WRITTEN EXERCISE A: List the spiritual gifts that the excerpt on the Apostles says Jesus gave them.
WRITTEN EXERCISE B: How many lines of the records contain the string "entities"? Reply with the number alone.

===== EXCERPT

Some scholars interpret the action of returning to their old occupation by Peter and the others as an indication that these men were abandoning the path they had taken on the shores of this same lake three years earlier. They suggest that the Apostles were returning to their old way of life, apparently unaware of what Jesus' commission meant when He spoke to them in the Upper Room on Resurrection Sunday. Yet they must have known, not only because of the miracle of the Resurrection event but from the knowledge they received through Jesus' visitations after His Resurrection and the spiritual gifts He gave them: the gift of the effusing of His spirit, the gift of His power and authority to forgive or bind sin (Jn 20:21-23), and the opening of their minds and hearts to the prophetic passages of the Old Testament (Lk 24:44-49). This knowledge is what called them in obedience and faith to travel to the Galilee to meet with Him where He first called them to discipleship.

==========
===== LISTED ENTRIES

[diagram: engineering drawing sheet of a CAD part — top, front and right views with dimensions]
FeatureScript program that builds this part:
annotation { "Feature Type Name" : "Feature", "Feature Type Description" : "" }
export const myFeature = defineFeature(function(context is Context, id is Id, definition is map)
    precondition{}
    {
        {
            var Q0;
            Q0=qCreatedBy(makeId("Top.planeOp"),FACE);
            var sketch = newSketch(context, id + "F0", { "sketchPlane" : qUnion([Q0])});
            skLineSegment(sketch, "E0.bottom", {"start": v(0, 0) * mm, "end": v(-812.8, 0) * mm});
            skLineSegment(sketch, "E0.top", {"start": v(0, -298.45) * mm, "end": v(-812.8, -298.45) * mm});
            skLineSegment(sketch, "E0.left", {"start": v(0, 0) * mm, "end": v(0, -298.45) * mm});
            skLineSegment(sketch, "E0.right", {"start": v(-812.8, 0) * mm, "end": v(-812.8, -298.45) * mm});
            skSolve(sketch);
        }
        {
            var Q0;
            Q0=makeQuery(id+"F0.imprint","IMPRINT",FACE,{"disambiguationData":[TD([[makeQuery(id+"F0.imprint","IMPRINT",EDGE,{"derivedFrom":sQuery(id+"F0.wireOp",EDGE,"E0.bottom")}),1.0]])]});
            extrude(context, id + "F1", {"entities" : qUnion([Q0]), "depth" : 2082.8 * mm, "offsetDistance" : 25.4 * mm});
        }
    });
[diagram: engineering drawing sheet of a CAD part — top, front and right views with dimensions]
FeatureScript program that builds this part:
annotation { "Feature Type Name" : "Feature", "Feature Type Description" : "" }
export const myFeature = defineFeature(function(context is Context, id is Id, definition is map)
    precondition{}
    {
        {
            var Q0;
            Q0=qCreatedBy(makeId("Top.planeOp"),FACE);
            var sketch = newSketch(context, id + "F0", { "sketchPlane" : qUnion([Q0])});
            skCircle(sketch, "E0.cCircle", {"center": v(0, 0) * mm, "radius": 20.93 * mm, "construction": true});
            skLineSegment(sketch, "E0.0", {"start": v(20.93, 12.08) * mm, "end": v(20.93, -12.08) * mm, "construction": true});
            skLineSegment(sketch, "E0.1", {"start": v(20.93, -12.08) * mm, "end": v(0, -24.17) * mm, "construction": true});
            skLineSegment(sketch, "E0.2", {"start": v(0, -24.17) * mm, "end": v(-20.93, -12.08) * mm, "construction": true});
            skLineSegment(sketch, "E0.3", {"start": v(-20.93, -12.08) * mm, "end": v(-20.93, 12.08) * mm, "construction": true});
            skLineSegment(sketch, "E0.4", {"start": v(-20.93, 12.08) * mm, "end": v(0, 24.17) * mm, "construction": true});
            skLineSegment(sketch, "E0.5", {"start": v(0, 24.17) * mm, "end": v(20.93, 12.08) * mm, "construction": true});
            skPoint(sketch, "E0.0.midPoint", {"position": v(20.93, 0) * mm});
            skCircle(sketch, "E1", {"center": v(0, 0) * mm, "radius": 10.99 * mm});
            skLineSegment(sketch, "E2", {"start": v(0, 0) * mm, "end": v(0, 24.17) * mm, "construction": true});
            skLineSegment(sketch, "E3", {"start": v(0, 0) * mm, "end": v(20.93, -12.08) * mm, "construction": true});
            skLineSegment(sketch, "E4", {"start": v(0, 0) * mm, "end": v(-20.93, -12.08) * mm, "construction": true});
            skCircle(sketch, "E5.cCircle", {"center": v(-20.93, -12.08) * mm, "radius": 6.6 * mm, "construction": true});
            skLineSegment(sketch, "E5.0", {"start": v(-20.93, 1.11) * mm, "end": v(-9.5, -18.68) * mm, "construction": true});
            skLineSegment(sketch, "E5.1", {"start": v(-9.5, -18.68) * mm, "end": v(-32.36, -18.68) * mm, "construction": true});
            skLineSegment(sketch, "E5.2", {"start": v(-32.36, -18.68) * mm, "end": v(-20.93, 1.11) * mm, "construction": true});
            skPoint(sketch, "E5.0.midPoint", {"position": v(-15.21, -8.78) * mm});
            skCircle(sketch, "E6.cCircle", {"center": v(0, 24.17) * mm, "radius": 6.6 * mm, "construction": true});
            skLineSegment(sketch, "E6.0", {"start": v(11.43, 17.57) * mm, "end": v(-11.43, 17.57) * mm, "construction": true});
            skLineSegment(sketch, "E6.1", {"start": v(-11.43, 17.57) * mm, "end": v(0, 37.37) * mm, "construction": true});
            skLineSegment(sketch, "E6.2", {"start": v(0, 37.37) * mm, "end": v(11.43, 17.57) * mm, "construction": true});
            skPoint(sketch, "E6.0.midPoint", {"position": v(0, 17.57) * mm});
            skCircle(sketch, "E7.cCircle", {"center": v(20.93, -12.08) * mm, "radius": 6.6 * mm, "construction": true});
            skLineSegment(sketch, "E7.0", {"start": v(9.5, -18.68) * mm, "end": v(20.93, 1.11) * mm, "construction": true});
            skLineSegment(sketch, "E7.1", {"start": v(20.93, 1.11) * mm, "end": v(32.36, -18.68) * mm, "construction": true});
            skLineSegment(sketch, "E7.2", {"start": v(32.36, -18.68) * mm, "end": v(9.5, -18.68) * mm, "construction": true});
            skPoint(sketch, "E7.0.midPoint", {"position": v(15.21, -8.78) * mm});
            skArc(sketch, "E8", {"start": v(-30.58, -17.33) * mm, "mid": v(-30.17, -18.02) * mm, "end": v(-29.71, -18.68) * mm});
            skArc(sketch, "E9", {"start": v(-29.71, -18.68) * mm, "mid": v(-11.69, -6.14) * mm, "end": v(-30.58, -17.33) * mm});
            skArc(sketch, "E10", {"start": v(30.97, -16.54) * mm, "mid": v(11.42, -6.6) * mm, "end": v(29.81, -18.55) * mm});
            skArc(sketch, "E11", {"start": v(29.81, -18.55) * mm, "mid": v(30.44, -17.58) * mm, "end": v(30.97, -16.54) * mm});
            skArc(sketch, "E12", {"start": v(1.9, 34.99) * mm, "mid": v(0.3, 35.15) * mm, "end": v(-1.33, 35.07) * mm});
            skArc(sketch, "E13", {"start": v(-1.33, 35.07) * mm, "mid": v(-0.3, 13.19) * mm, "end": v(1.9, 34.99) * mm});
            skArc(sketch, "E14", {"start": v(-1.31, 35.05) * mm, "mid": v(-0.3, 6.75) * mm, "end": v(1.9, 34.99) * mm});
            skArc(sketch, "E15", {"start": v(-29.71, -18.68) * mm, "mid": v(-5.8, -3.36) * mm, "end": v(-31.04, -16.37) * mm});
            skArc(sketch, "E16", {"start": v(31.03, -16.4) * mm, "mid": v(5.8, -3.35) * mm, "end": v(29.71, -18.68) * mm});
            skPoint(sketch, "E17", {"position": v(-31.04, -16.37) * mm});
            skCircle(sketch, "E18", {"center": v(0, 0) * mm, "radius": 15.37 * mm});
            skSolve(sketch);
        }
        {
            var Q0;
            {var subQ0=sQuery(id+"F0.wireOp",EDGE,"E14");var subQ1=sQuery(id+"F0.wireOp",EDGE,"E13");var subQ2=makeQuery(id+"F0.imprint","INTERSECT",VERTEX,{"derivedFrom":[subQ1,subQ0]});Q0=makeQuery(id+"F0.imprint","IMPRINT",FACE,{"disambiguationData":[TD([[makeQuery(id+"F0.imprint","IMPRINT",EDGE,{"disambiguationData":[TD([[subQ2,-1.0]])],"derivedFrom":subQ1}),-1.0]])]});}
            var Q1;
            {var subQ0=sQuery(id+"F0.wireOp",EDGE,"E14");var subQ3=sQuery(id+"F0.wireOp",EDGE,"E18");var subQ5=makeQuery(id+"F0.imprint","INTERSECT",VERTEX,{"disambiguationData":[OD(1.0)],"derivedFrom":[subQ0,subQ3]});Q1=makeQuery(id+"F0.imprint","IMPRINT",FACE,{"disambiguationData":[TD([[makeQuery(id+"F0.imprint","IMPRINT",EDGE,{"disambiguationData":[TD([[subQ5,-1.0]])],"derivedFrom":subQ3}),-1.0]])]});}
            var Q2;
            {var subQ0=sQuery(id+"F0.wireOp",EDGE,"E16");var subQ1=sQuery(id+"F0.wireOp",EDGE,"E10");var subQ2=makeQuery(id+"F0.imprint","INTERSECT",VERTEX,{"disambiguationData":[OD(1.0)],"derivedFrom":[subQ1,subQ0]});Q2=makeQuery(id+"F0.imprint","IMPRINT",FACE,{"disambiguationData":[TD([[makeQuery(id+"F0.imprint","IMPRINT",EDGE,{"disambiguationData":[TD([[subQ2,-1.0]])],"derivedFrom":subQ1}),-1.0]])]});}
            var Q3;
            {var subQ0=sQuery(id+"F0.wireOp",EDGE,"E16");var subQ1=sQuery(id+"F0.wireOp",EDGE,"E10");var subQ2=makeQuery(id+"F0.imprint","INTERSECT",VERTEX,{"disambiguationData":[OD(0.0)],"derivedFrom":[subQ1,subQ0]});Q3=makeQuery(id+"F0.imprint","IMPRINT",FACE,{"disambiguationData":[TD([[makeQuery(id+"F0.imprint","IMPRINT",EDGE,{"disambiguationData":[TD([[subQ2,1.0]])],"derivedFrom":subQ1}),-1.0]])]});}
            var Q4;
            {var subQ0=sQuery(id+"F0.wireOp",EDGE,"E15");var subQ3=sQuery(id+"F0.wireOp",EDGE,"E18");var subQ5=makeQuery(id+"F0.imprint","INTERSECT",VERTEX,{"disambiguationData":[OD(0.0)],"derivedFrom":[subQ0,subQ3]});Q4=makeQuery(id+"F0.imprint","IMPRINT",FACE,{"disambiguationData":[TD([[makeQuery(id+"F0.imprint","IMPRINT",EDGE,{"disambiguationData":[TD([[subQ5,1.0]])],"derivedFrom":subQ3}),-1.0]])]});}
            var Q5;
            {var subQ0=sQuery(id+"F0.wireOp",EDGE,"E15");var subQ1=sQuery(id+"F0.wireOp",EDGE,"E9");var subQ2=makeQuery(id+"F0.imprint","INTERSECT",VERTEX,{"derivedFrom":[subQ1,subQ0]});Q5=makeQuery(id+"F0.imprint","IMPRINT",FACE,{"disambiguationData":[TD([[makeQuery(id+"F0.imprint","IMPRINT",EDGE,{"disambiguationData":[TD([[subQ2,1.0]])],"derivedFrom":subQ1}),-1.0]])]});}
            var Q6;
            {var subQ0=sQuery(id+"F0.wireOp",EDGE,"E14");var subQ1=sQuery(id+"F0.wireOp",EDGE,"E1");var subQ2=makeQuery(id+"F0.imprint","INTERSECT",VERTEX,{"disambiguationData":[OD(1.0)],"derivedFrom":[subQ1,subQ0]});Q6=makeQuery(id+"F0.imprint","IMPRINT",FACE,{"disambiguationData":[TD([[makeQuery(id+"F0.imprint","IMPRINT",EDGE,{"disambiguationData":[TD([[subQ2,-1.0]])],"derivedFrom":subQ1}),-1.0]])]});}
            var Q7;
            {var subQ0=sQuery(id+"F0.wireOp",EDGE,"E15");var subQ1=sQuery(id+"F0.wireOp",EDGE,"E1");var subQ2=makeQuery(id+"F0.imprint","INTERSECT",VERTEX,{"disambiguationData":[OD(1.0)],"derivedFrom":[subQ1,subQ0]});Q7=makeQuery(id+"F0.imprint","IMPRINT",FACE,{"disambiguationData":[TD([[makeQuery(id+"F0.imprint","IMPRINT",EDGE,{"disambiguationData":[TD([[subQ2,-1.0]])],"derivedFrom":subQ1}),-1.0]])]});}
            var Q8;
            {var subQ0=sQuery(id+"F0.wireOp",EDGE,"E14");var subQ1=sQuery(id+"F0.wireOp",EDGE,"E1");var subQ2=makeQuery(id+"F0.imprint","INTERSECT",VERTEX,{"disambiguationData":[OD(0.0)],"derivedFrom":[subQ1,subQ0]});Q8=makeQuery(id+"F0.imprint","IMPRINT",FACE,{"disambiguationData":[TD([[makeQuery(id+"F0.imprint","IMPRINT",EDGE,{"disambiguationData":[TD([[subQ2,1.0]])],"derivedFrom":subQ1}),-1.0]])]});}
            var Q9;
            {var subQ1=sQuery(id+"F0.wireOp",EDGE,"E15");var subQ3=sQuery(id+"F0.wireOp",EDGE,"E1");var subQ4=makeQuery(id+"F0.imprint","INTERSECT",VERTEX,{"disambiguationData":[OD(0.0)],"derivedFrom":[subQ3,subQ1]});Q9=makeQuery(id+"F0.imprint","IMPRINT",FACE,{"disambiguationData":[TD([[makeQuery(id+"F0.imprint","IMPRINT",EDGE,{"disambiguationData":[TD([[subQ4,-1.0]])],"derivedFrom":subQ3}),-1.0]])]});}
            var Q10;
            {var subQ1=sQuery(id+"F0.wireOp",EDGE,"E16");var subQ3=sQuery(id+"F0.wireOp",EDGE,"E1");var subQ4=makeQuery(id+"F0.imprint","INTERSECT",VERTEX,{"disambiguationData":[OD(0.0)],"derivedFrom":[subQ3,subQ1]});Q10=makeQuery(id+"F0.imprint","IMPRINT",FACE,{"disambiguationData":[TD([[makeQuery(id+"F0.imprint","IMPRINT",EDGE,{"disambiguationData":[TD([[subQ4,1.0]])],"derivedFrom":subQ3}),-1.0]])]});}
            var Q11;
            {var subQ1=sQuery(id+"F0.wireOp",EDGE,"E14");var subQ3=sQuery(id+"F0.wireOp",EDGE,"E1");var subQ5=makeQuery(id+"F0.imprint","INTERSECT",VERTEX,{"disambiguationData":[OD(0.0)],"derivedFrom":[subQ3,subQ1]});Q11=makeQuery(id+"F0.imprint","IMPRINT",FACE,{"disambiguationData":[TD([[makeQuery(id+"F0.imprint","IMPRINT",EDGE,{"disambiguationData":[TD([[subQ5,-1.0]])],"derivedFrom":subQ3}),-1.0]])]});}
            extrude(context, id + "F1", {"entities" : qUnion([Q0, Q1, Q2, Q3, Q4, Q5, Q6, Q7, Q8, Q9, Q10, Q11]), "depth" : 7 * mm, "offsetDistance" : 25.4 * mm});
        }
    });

==========

RIGHT ANSWER A:
- the gift of the effusing of His spirit
- the gift of His power and authority to forgive or bind sin (Jn 20:21-23)
- the opening of their minds and hearts to the prophetic passages of the Old Testament (Lk 24:44-49)

RIGHT ANSWER B: 2